Now I'd like to know the following:
Is such an approach correct? The downside is, that token gets created at each request and send back in each head of response. Cookies get overwritten quite often (performance issues?)
What would be the correct approach?
Is it OK that the token expires if there are no requests to the server? Client might still be using the application, however, if he's only writing on client side something (or reading), the token does not get refreshed.
Thanks for your time and responses!
Yes, that is a valid approach. It is the same approach many take,
including the popular Angular module ng-token-auth. You might
consider saving the tokens to local storage, with a fall back to
cookie storage if the browser doesn't support it (see
http://caniuse.com/#feat=namevalue-storage for coverage).
I would do what you describe.
One solution is to use $interval to basically ping the API. All you need to do is send in a token a get a new one back (i.e., in headers like you are now). Keep track of how many "pings" you've sent. You can reset the number of "pings" upon certain actions like on ui-router's $stateChangeSuccess (i.e., navigating to a new view) or anything you like, including submitting a form or other non-ping requests. When the number of "pings" reaches your threshold, warn the user that their session is expiring, and after a delay, erase the stored token and log them out. Check your ping responses for authentication errors from the API, indicating that the user might need to be logged out and/or redirected.
Perhaps you just gave 30 seconds as an example token lifespan. I would recommend getting closer to the browsing session timeout that you want. As points of reference, consider that the Ruby gem devise_token_auth defaults to 2 weeks and that .NET defaults to 10 hours. Your needs may vary.
The problem is also addressed by using refresh tokens. Your access token has a short life and is verified by signature. The refresh token has a longer life and is used to get new access tokens.
When the refresh token is used to get a new access token, that is a good time to do extra checks: has the refresh token been revoked?

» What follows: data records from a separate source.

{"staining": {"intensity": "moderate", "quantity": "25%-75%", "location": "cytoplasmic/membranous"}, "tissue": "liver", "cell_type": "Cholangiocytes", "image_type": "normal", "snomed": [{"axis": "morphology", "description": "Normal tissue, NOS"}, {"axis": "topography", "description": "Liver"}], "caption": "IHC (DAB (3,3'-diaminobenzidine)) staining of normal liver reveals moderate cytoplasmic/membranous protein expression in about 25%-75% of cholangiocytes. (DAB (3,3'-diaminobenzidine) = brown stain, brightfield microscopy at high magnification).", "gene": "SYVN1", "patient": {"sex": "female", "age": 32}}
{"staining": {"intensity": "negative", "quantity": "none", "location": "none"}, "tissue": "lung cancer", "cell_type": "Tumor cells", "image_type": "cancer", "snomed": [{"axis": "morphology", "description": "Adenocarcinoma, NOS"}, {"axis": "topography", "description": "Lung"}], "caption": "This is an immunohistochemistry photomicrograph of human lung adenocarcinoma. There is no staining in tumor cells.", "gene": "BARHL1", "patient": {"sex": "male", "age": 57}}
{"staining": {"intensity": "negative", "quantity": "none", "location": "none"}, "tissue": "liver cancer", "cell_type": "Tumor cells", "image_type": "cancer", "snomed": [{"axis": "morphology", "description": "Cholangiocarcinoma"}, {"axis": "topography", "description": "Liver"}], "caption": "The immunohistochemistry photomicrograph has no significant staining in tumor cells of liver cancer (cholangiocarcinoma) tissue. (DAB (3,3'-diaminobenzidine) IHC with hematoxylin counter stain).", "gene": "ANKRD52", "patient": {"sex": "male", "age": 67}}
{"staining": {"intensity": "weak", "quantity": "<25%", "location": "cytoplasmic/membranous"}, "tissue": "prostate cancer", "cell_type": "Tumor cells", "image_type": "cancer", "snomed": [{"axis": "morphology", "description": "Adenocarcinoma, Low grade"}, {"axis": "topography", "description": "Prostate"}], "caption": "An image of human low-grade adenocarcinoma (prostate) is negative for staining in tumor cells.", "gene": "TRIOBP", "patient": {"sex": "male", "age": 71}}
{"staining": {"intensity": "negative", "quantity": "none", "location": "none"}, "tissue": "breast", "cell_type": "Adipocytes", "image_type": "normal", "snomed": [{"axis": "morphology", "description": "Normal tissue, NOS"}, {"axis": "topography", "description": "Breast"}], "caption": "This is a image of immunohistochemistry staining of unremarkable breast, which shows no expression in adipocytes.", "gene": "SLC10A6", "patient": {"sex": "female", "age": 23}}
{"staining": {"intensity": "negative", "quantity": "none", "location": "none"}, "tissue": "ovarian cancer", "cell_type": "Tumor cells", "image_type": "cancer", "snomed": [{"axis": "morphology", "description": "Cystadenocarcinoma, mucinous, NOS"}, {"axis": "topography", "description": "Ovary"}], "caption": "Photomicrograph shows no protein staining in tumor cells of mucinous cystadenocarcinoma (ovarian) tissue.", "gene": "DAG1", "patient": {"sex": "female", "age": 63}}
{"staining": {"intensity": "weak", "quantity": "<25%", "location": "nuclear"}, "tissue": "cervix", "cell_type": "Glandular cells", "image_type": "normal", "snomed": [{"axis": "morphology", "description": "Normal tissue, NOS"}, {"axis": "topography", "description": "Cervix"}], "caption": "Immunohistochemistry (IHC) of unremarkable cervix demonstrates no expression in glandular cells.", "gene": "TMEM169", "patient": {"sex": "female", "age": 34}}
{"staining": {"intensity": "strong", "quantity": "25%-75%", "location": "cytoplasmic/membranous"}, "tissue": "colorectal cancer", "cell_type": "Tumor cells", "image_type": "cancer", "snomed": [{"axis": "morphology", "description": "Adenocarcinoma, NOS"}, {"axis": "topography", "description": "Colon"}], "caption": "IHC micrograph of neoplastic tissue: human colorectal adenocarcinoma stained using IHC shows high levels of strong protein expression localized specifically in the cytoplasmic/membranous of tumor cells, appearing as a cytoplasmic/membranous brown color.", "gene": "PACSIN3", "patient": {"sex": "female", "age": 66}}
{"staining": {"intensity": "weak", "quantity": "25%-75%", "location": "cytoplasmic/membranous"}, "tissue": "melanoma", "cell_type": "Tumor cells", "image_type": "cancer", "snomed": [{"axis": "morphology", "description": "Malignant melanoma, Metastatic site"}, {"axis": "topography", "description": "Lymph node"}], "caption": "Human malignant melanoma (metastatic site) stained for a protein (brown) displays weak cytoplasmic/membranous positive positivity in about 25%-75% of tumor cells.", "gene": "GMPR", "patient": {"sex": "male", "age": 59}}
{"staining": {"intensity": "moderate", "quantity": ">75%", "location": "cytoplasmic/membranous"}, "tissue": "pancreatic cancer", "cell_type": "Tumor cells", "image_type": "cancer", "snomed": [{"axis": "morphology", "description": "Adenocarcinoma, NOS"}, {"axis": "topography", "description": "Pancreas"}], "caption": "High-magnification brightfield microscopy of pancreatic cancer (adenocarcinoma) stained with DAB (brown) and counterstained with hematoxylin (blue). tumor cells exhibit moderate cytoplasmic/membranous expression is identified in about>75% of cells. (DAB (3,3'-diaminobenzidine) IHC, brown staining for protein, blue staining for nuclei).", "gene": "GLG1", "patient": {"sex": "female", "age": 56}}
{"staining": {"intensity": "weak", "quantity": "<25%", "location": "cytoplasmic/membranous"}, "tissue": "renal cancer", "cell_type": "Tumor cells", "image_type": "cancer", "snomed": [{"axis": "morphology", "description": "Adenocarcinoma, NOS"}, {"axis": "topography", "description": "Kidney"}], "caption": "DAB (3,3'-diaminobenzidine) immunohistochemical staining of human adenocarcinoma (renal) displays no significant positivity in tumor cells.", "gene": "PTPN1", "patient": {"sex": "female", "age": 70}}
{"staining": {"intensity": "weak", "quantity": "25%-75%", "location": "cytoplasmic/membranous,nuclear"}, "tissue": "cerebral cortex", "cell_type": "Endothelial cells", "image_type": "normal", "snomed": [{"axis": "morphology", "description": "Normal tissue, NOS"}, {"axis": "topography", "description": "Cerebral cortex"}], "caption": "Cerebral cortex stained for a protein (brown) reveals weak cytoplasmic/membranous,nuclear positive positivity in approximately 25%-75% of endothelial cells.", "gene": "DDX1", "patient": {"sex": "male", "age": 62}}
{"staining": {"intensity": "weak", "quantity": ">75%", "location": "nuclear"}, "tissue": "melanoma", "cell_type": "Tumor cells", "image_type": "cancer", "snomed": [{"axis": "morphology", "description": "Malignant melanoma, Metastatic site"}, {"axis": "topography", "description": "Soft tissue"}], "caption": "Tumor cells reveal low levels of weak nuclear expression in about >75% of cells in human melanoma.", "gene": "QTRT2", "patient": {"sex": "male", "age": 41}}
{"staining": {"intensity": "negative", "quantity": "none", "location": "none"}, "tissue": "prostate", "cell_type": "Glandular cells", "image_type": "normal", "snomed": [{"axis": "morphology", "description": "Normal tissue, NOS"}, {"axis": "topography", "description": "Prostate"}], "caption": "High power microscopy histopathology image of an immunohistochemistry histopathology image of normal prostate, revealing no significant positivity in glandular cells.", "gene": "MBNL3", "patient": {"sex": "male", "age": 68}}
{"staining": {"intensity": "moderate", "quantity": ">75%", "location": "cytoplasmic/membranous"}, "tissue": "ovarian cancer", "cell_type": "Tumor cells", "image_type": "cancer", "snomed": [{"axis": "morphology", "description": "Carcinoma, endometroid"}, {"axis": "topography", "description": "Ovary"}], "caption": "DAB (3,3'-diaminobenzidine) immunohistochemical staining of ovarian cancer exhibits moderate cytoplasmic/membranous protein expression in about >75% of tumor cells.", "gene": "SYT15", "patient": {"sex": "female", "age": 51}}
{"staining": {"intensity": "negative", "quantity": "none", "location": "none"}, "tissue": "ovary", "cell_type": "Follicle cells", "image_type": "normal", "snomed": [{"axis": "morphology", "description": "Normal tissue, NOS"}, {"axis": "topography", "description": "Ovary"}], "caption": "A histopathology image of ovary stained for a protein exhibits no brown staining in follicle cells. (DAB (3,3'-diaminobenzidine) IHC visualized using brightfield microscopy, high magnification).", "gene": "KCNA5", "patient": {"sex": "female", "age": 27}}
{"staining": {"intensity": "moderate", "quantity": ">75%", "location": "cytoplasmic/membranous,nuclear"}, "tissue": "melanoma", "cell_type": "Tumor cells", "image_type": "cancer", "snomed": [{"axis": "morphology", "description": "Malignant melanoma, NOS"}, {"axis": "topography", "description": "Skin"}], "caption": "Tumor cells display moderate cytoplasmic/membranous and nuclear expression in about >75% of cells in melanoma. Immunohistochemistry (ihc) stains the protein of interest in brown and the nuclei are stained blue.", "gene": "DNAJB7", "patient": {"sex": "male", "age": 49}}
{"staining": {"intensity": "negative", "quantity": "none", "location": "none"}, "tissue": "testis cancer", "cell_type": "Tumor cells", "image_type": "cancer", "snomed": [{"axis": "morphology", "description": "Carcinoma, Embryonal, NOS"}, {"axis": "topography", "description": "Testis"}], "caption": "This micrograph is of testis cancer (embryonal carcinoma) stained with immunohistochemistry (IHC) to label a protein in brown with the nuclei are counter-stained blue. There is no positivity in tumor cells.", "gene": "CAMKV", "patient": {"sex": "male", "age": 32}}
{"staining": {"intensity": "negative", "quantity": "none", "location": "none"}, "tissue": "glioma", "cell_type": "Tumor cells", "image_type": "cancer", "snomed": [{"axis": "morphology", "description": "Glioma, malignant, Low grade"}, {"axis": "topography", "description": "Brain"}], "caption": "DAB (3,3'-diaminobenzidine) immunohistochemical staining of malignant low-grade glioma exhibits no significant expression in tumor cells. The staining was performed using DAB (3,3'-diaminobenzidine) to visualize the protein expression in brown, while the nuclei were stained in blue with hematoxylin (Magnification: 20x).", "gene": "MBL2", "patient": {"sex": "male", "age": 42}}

Is this user account still valid?
Both tokens can be stored in secure cookies and supplied on every request. Doing this allows your server to transparently use the refresh token when needed and set new access tokens in cookie responses.
This is the approach we've taken for Express-Stormpath and is documented in our Authentication section of the documentation. If you'd like to offload your authentication layer, I'd suggest Stormpath. (Disclaimer: I work there, and wrote that module).